Some people have said that CSLA is verbose compared to things like LINQ to SQL and so on. But here we're comparing apples to oranges. LINQ to SQL is an ORM. It offers some things that CSLA does not, and CSLA offers some things L2S does not, like integrated validation and n-tier persistence through the various remote data portals. In fact, I'd say that last thing, n-tier persistence, trumps them all for me. If I want to use Entity Framework or LINQ to SQL over the net, I have to put something like WCF in between, and that multiplies the work and complexity enormously, to the point where I think it is much more verbose than CSLA. (Now, I'm a fan of WCF, REST and SOA, but use it where you really need it, such as when you want to expose a service to third parties. For most line-of-business apps, it isn't really needed, and CSLA is a better choice.) In fact, with the latest version of CSLA, Rocky provides a WCFDataPortal, which I've used. It works great.

I'm a fan of SOLID, TDD, and other modern software development principles, and use them wherever practical. But I think the benefits of CSLA outweigh some of the objections of those orthodoxies, and in any case I've managed to make CSLA work quite well (and easily) with TDD, so that's not an issue.


Yes, I (um, we) used it extensively to model our business process logic that was primarily databound forms in a windows forms application. The application was a trading system. CSLA is designed to be at that layer just below the UI.

If you think about your standard complex line-of-business application you may have a form with many fields, many rules for those fields (including cross-field validation rules), you may invoke a modal dialog to edit some child object, you may want to be able to be able to cancel such dialogs and revert back to a previous state. CSLA supports this.

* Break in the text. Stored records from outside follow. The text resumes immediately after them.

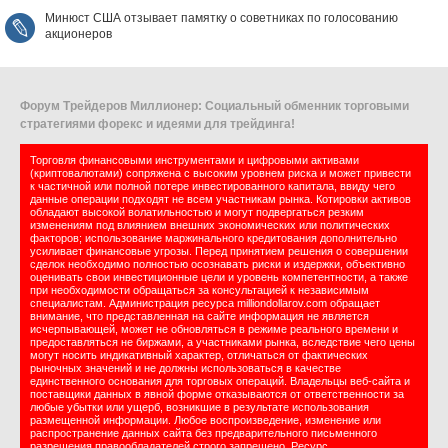
Минюст США отзывает памятку о советниках по голосованию
акционеров
Форум Трейдеров Миллионер: Социальный обменник торговыми
стратегиями форекс и идеями для трейдинга!
Торговля финансовыми инструментами и цифровыми активами
(криптовалютами) сопряжена с высоким уровнем риска и может привести
к частичной или полной потере инвестированного капитала, ввиду чего
данные операции подходят не всем участникам рынка. Котировки активов
обладают высокой волатильностью и могут подвергаться резким
изменениям под влиянием внешних экономических или политических
факторов; использование маржинального кредитования дополнительно
усиливает финансовые угрозы. Перед принятием решения о совершении
сделок необходимо полностью осознавать риски и издержки, объективно
оценивать свои инвестиционные цели и уровень компетентности, а также
при необходимости обращаться за консультацией к независимым
специалистам. Администрация ресурса milliondollarov.com обращает
внимание, что представленная на сайте информация не является
исчерпывающей, может не обновляться в режиме реального времени и
предоставляться не биржами, а участниками рынка, вследствие чего цены
могут носить индикативный характер, отличаться от фактических
рыночных значений и не должны использоваться в качестве
единственного основания для торговых операций. Владельцы веб-сайта и
поставщики данных в явной форме отказываются от ответственности за
любые убытки или ущерб, возникшие в результате использования
размещенной информации. Любое воспроизведение, изменение или
распространение данных сайта без предварительного письменного
разрешения правообладателей строго запрещено. Ресурс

It's cons are that it has a bit of a learning curve.

The key thing to remember is to use CSLA to model how a user interacts with forms on some application. The most efficient way for me was to design the UI and understand it's flows, behaviour and validation rules before building the CSLA objects. Don't have your CSLA objects drive UI design.

We also found it very useful to be able to use CSLA business objects server side to validate objects sent from clients.

We also had built in mechanisms to perform validation asynchronously against web service (i.e. checking the credit limit range of a counterparty against a master).

CSLA enforces a strong seperation between your UI, BusinessLogic and Persistance and we wrote a load of unit tests against them. It may not be strictly TDD because you are driving it from UI design, that doesn't mean it isn't testable.

The only real alternative is creating your own model \ business objects, but pretty soon you end up implementing features that CSLA offers out of the box (INotifyPropertyChanged, IDataErrorInfo, PushState, PopState etc.)


I have used CSLA for one project and it worked great and make things much simpler and neater.

Instead of having your team writing business objects in their own different personal style, we know have a common standard to work against.

//andy


I had experience with it several years ago. It is a brilliant architecture, but very complex, difficult to understand or change, and it's solving a problem that most of us developing web based applications don't necessarily have. It was developed more for windows based applications and handling multi-level undo, with a heavy emphasis on transactional logic. You will probably hear people say that since web applications are request-response at the page level, it is inappropriate, but with AJAX-style web apps maybe this argument doesn't hold so much water.

It has a very deep object model, and it can take a while to really wrap your brain around it. Of course, a lot can change in a few years. I would be interested to hear other recent opinions.

All things considered, it would not be my first choice of architecture.